All entries below are to be duplicated verbatim.

Data for the task: Begin

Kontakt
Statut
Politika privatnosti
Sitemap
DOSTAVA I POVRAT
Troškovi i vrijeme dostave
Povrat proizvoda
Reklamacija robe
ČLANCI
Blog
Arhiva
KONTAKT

Data for the task: End

* Task output
Kontakt
Statut
Politika privatnosti
Sitemap
DOSTAVA I POVRAT
Troškovi i vrijeme dostave
Povrat proizvoda
Reklamacija robe
ČLANCI
Blog
Arhiva
KONTAKT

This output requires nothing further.